The Common Table Expression, commonly known as CTEs, refers to a temporary named result that we can reference within a SELECT, INSERT, UPDATE, or DELETE statement in SQL.
CTEs are incredibly useful as we can define them within the scope of a single statement which allows us to reference it multiple times within that statement.
This makes working with complex queries involving multiple tables and complex joins much easier and more intuitive. In addition, we can use multiple CTEs to break down the query into more readable and maintainable chunks.
This tutorial explores the fundamentals of working with multiple CTEs in SQL including the basic syntax, example usage, and various best practices.
Multiple CTEs in SQL
The following shows the syntax on how we can define multiple CTEs statements in generic SQL:
cte1 AS (SELECT ...),
cte2 AS (SELECT ...),
cte3 AS (SELECT ...)
SELECT ...
In this case, we use the WITH keyword to define the CTEs. Next, we define each CTE as an individual subquery within the parentheses. Finally, we also separate the multiple CTEs by a comma, and each CTE contains a unique name that is assigned to it. We can then use this name to reference the CTE in subsequent queries.
As mentioned, we can use the multiple CTEs in SQL to perform the complex queries involving multiple tables and joins.
An example syntax query is shown in the following:
cte1 AS (SELECT * FROM table1 WHERE condition1),
cte2 AS (SELECT * FROM table2 WHERE condition2),
cte3 AS (SELECT * FROM cte1 JOIN cte2 ON cte1.id = cte2.id)
SELECT * FROM cte3 WHERE condition3
In the previous example, we define three CTEs namely: cte1, cte2, and cte2. The first CTE selects the data from Table 1 based on the specified condition.
The second CTE selects the data from Table 2 based on a different condition. The third CTE then joins the results of the first two CTEs based on the common ID column. Finally, the SELECT statement at the end selects all the columns from the third CTE and applies the defined condition.
Example Usage
If you are still unsure on how we can use multiple CTEs, let us take a real-world database such as Sakila to demonstrate.
Problem:
In our case, we want to determine the top 10 most rented movies in May 2005, the rental count, and the total revenue.
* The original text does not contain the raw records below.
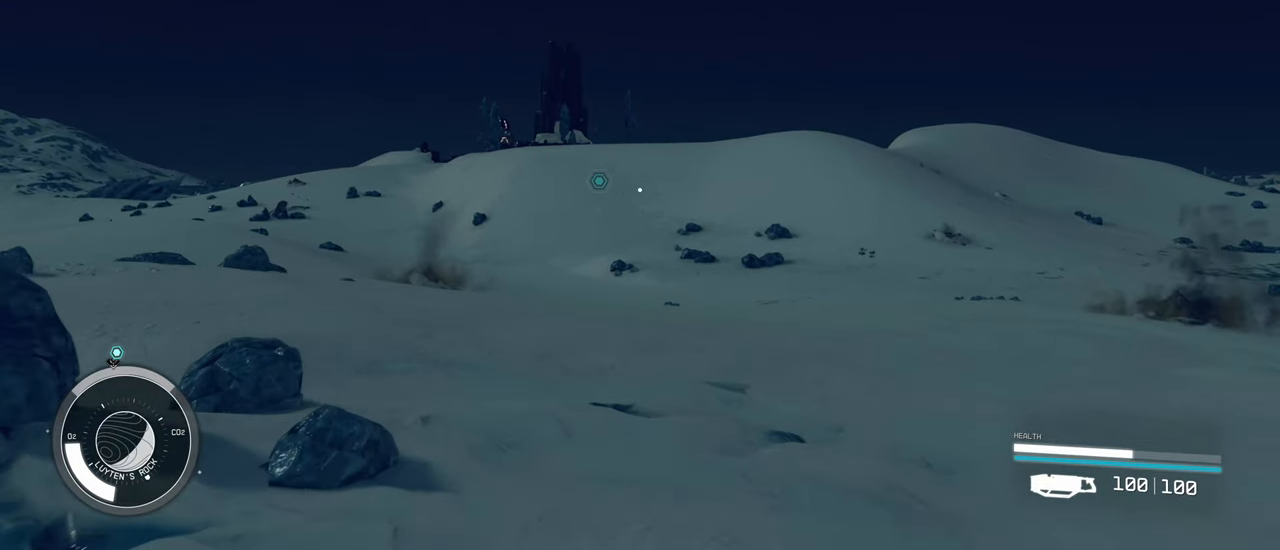
{"keys": ["w"], "mouse": [], "events": []}
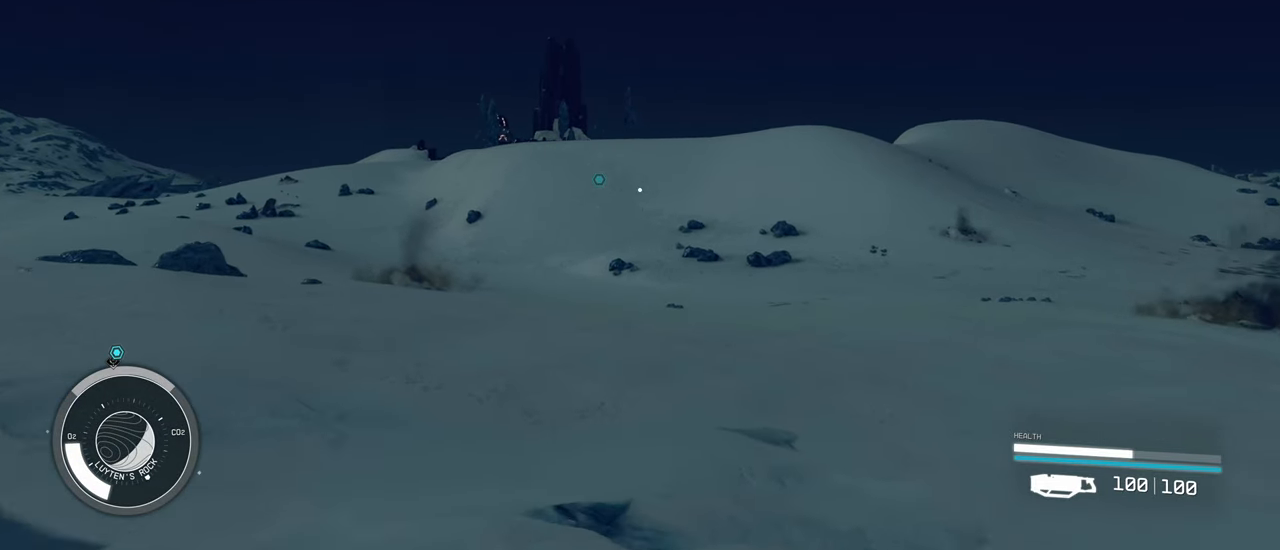
{"keys": ["w"], "mouse": [], "events": []}
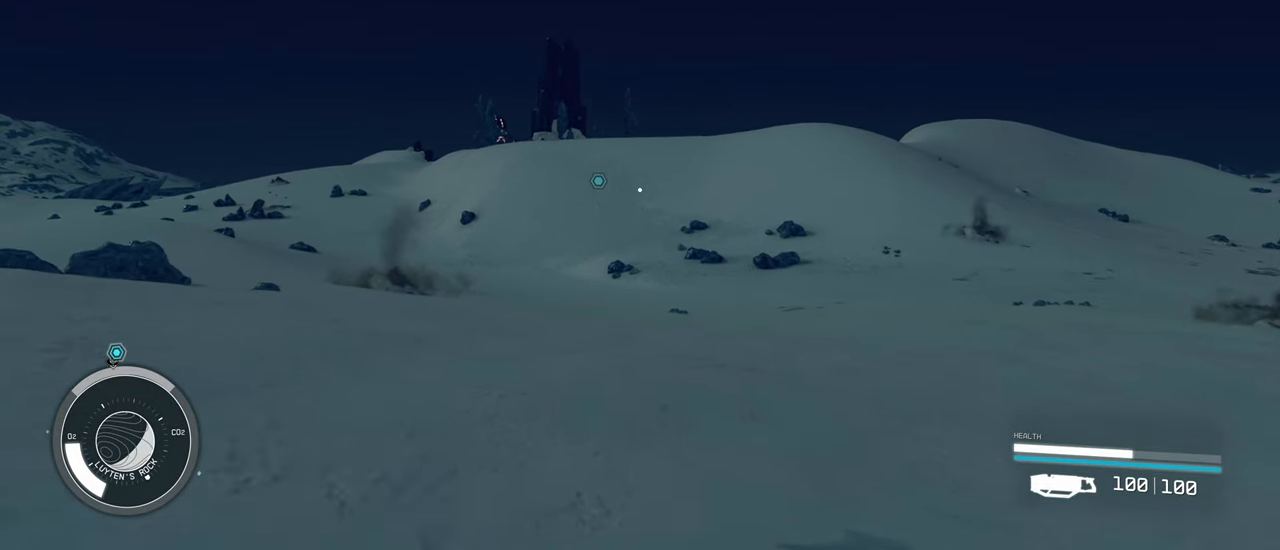
{"keys": ["w"], "mouse": [], "events": []}
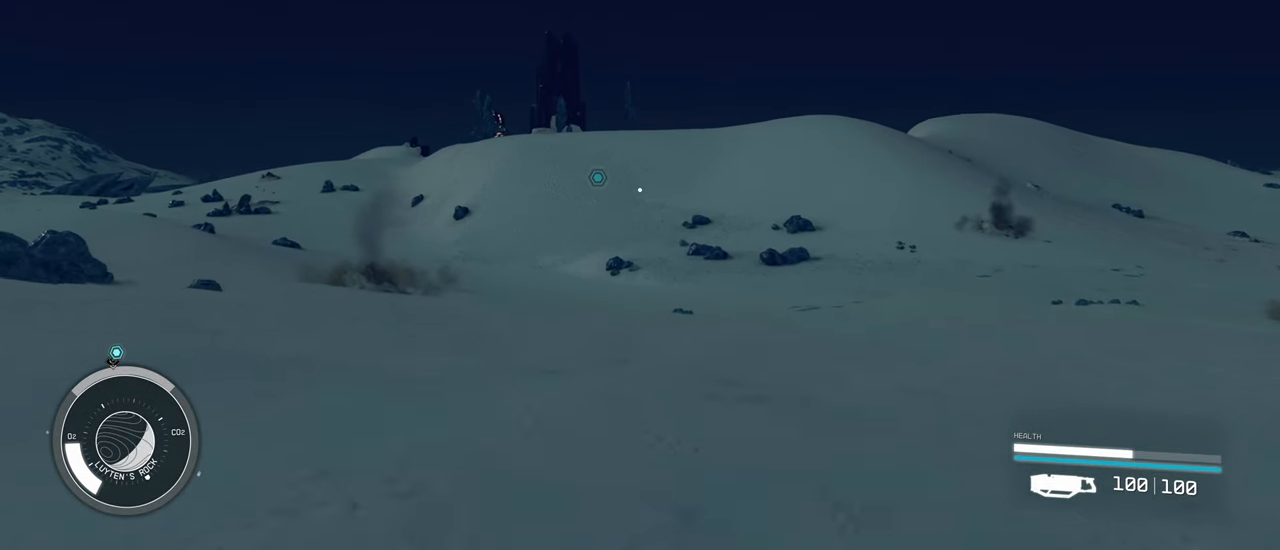
{"keys": ["w"], "mouse": [], "events": []}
As you can imagine, this is a complex query that involves multiple tables and multiple joins. Instead of writing each query and then figuring out a way to bring them together, we can use multiple CTEs to accomplish this.
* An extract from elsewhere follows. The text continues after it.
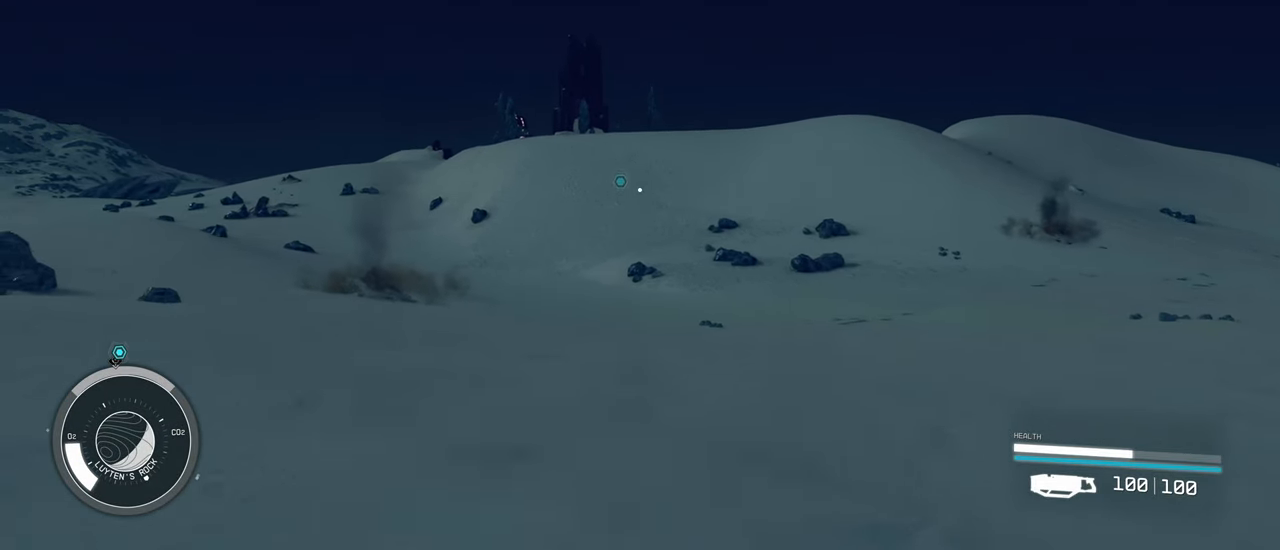
{"keys": ["w"], "mouse": [], "events": []}
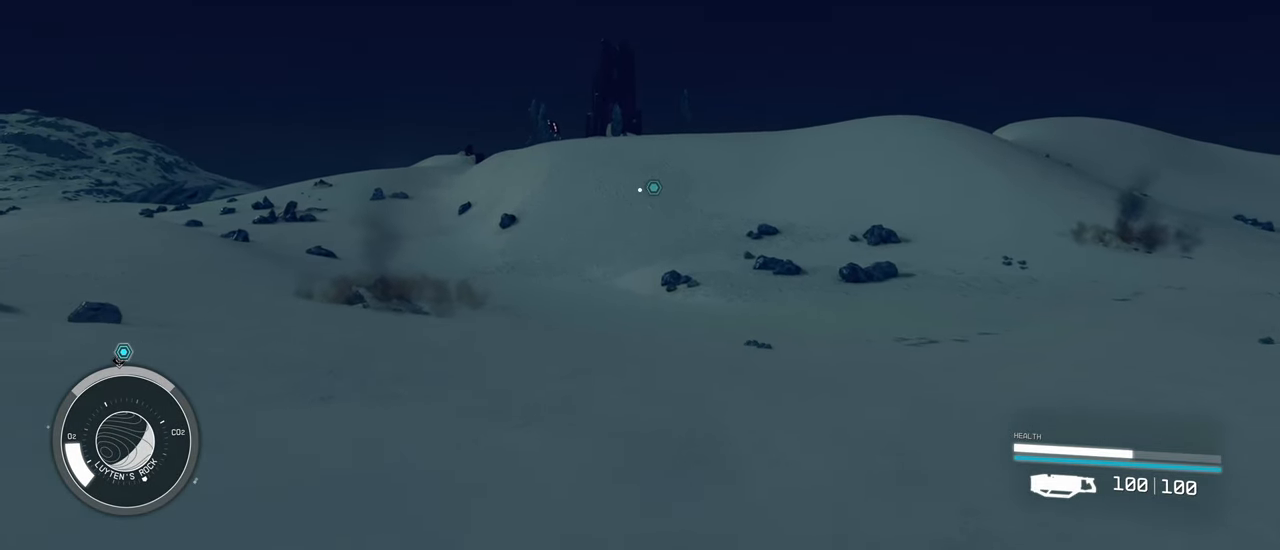
{"keys": ["w"], "mouse": [], "events": []}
For that, we can use the query as demonstrated in the following:
-- CTE 1: Fetch the rental IDs and movie IDs for rentals in May 2005
january_rentals AS (
SELECT rental_id, inventory_id
FROM rental
WHERE rental_date >= '2005-05-01:00:00:00' AND rental_date < '2005-06-01:23:59:59'
),
-- CTE 2: Fettch the movie titles and rental prices for all movies
movie_info AS (
SELECT title, rental_rate
FROM film
),
-- CTE 3: Join the rental and movie info to get rental counts and revenue
rental_info AS (
SELECT
may_rentals.inventory_id,
movie_info.title,
COUNT(*) AS rental_count,
SUM(movie_info.rental_rate) AS total_revenue
FROM may_rentals
JOIN inventory ON may_rentals.inventory_id = inventory.inventory_id
JOIN film ON inventory.film_id = film.film_id
JOIN movie_info ON movie_info.title = film.title
GROUP BY may_rentals.inventory_id, movie_info.title
)
-- Final query: Select the top 10 movies by rental count and revenue
SELECT
title,
rental_count,
total_revenue
FROM rental_info
ORDER BY rental_count DESC, total_revenue DESC
LIMIT 10;
Let us break down the previous query and explore it step by step:
- The first part is CTE 1 which is labeled as “may_rentals”. This CTE selects the rental_ID and the movie_ID for all the rentals in May 2005. We use this data to join the film and inventory tables which allow us to fetch the movie titles and rental rates.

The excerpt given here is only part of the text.